Rezepturzuschlag gilt pro Einheit, nicht pro Gesamtdosis |
Cornelia Dölger |
09.09.2024 15:18 Uhr |
Das Bundessozialgericht gab einem Apotheker Recht. Im Streit mit der AOK Bayern ging es um zytostatikahaltige parenterale Lösungen und deren Abrechnung. / Foto: Imago/Klaus Martin Höfer
Seinen Anfang nahm der Sachverhalt bereits 2014, wie es in dem entsprechenden Terminbericht des Bundessozialgerichts (BSG) heißt. Der klagende Apotheke stellte demnach für Versicherte der AOK Bayern zytostatikahaltige parenterale Lösungen her. Verordnet worden waren je Verordnungsblatt »2x Azacitidin« mit jeweils mehr als 50 Milligramm Wirkstoff; nach der Fachinformation für das Arzneimittel sollten Dosen über 100 Milligramm zu gleichen Teilen auf zwei Spritzen aufgeteilt werden.
Der Kläger rechnete nach der Anlage 3 der Hilfstaxe je Verordnung zwei Zuschläge für zwei Spritzen mit der hergestellten Zubereitung ab. Das beanstandete die Krankenkasse. Sie hielt nur einen Zuschlag je Verordnung für abrechnungsfähig und rechnete die beanstandeten Zuschläge gegen andere Abrechnungen auf.
Sie argumentierte, abgerechnet werden könne nach der Anlage 3 Teil 2 Ziffer 6 der Hilfstaxe nur je Verordnung ein Zuschlag. Schließlich sei der Zuschlag »pro applikationsfertiger Einheit« an die verordnete Gesamtdosis geknüpft – und nicht an die einzelne Spritze.
Der Apotheker zog vor das Sozialgericht Altenburg (S 13 KR 1201/16), war aber erfolglos: Seine Klage auf Zahlung der einbehaltenen Vergütung von 5994,74 Euro plus Zinsen wurde abgewiesen. Das Landessozialgericht Thüringen (L 6 KR 1224/18) hob das Urteil aus Altenburg allerdings auf und verurteilte die Kasse zur Zahlung.

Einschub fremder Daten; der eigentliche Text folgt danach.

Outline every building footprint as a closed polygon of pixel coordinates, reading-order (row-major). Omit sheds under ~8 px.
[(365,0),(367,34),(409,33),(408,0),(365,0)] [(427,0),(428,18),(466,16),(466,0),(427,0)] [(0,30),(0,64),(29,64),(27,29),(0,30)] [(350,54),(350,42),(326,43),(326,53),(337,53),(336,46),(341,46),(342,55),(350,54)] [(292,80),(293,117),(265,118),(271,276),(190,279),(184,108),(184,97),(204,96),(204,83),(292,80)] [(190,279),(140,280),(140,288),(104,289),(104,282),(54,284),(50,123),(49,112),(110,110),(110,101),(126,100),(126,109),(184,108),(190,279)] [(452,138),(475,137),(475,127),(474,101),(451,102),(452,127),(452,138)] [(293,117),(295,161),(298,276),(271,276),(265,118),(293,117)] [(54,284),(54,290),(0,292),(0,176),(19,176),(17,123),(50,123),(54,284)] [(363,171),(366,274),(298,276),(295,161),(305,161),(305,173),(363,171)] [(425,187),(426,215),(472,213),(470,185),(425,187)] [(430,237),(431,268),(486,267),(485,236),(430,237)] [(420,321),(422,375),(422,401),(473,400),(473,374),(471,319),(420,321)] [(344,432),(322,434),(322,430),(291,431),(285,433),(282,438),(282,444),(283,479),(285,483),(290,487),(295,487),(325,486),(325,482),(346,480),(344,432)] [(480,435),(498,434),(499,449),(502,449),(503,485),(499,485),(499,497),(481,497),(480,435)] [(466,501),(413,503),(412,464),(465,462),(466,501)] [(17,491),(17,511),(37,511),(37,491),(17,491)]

Der Kläger habe den Zuschlag je hergestellter Spritze angesetzt, so das Thüringer Gericht. Dies sei zutreffend, da jede Spritze eine applikationsfertige Einheit im Sinne der Anlage 3 Teil 2 Ziffer 6 der Hilfstaxe sei. Dies ergebe sich aus dem Wortlaut, der für die Abrechnung maßgeblich sei. Dieser ist: »Für die Herstellung zytostatikahaltiger parenteraler Zubereitungen ist pro applikationsfertiger Einheit ein Zuschlag von 81 Euro abrechnungsfähig.«
Verordnet worden seien je Verordnung zwei Spritzen, die jede für sich eine applikationsfertige Einheit sei, so das Gericht. Auch aus dem systematischen Zusammenhang innerhalb der Hilfstaxe ergebe sich, dass mit dem Begriff der applikationsfertigen Einheit nicht auf die Gesamtmenge je Verordnung abgestellt werde.
Das sah die AOK Bayern nicht so und legte Revision beim BSG ein. Sie argumentierte, die Hilfstaxe sei vom Landessozialgericht so ausgelegt worden, dass damit den Apotheken eine doppelte Abrechnung des Zuschlags ermöglicht werde. Eine solche Abrechnung sei von den Vertragspartnern der Hilfstaxe aber nicht beabsichtigt gewesen sei und verursache unnötig hohe Kosten für das Gesundheitswesen. Tatsächlich setze die Hilfstaxe die applikationsfertige Einheit mit dem Bedarf eines Tages, also der verordneten Gesamttagesdosis, gleich.
Dies wies das BSG ab. Der 3. Senat befand, dass die entsprechende Passage in der Hilfstaxe »streng nach ihrem Wortlaut und allenfalls ergänzend nach ihrem systematischen Zusammenhang auszulegen« sei, wie es in dem Terminbericht heißt. Bewertungen und Bewertungsrelationen blieben außer Betracht. Der von dem Apotheker abgerechnete Rezepturzuschlag je Spritze sei rechtmäßig, weshalb die von der Beklagten vorgenommene Retaxierung rechtswidrig sei und der Kläger Anspruch auf Auszahlung der einbehaltenen Vergütung habe.